The people who actually make decisions at the DNC are Harrison, new Executive Director Sam Cornale, and whoever gets hired as full-time staff. (Atkins said that in practice, even officers who aren’t the chair have very little input.) In years when the Democrats don’t control the White House, DNC members can exert some power during contested elections—truly competitive chair races are relatively rare, but we saw one in 2017, when Tom Perez defeated Keith Ellison, which was seen as a defeat for the Bernie Sanders wing of the party. But when the president is a Democrat, they can put whoever they want in charge of the DNC.
What the DNC actually does
In a Twitter thread last month, Atkins described the DNC as a “money firehose run by shoestring staff, run entirely (by) a handful of consultants and appointed fundraising honchos.” Basically, it makes decisions about where resources are allocated. Howard Dean, one of the most famous DNC chairs in history, ran a “50-state strategy” that tried to build up state party infrastructure even in places where Democrats weren’t immediately competitive in elections. The DNC also plays a role in presidential contests by organizing primary debates and the Democratic National Convention.
The DNC can be weak or strong depending on how it’s managed. Barack Obama failed to build it up and left it in terrible shape. Hillary Clinton has said that by the time she took control of the DNC (as presidential nominees do after primaries) it was “on the verge of insolvency.” She also singled out its data operation, which was notoriously bug-ridden and prone to crashes; the party was using the same data-storage system it had used since 2011, and it wasn’t equipped to handle the volume of voter information that campaigns needed. Even in 2018, Democrats didn’t have a central repository of information on voters, knowledge that was splintered between many groups, state parties, and campaigns. In this, the party was lagging behind the GOP, which has had such a system since 2016.
The good news is that a plan to consolidate all that data, which Perez had been pushing, came together during the 2020 campaign, belatedly giving the party a tool it absolutely needed. That’s the other thing that a strong, functional DNC can do: coordinate among the different organizations that make up the Democratic Party and try to make them more efficient.
Why people hate the DNC
Criticism against the DNC has many flavors. After the 2016 primaries, a number of lefties accused the DNC of rigging the contests against Sen. Bernie Sanders, complaints that were largely meritless. Often, complaints against the DNC from progressives about how the organization favors centrists confuse the DNC with the Democratic Party as a whole, or conflate the DNC with the DCCC and the DSCC, which are generally more powerful.
Another critique of the organization is that it hasn’t been as strong as its right-wing counterpart, the Republican National Committee, which in recent years has been better funded and more organized. Under Perez, the DNC has been trying to change course by improving its data infrastructure, putting more money into state parties, and conducting a training program for young organizers.

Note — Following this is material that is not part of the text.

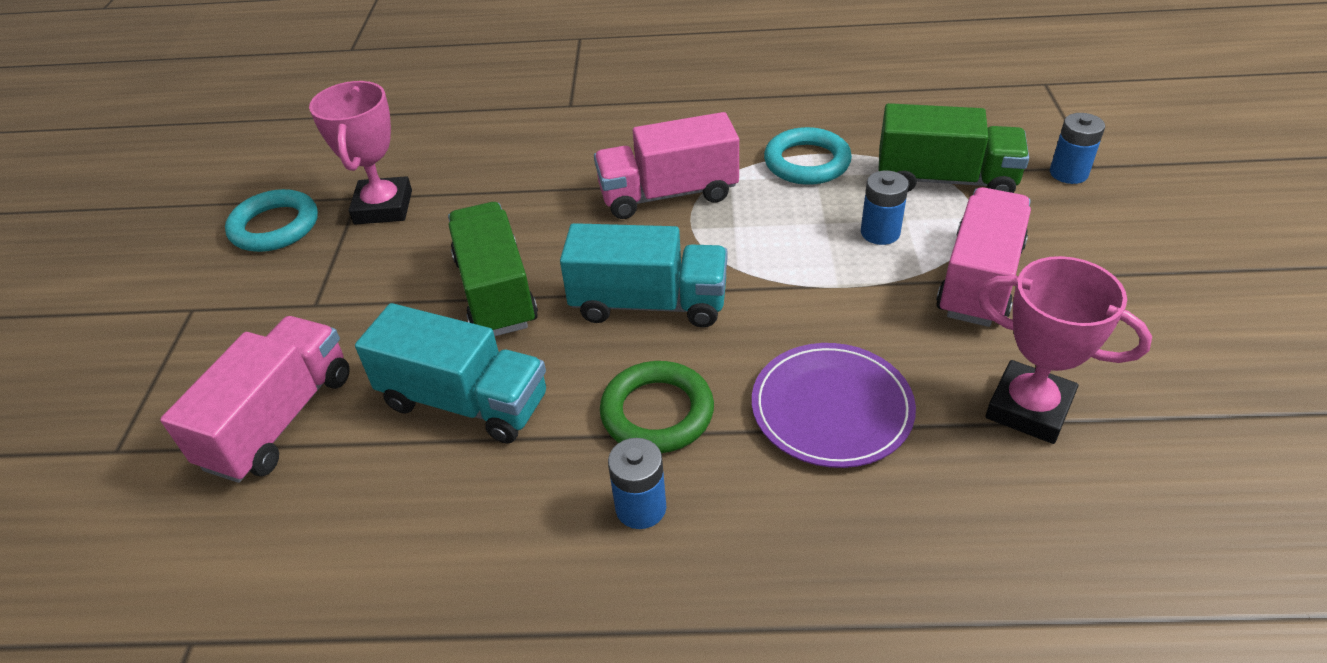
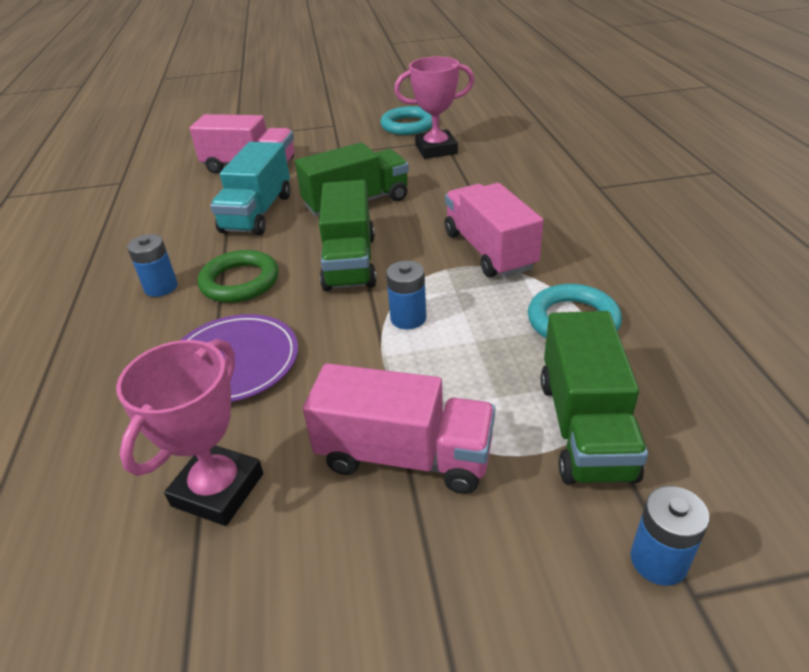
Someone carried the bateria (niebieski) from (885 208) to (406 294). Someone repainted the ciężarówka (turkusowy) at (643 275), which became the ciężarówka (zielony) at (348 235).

The most widespread complaint against the DNC may be that it has been running on what Perez called the “accordion model” during its recent winter meeting—the organization would expand every four years to help run presidential campaigns, then contract into weakness again. Perez has been trying to counteract that tendency, a project that Harrison vowed to continue.
In his speech at the winter meeting, Harrison promised not to “ignore the red” or “focus only on a few purple areas.” As a former chair of the South Carolina Democratic Party and a recent Senate candidate in that state, it seems likely that he will know the needs of Democratic parties in red states and not ignore them. He also wants to reach out to rural voters and maintain a “constant presence” in communities in order to be a “community organization” that addresses the needs of voters even in years when the party isn’t calling upon them to vote.
That focus on organizing and cycle-long operations is what many people, including Atkins, have been calling for. Stacey Abrams’s organization in Georgia did this sort of outreach in Georgia for years and the Democrats have control of the Senate as a result; Abrams is frequently cited as a model for the party going forward.
“So far, everything (Harrison says) sounds great,” said Atkins. But it remains to be seen whether the DNC will make publicly announced moves that support the kind of operations that Harrison seems to want. The DNC could become more powerful and more transparent, a direction many of its critics have wanted it to go for years. But it is largely what the president and its higher-ups want it to be.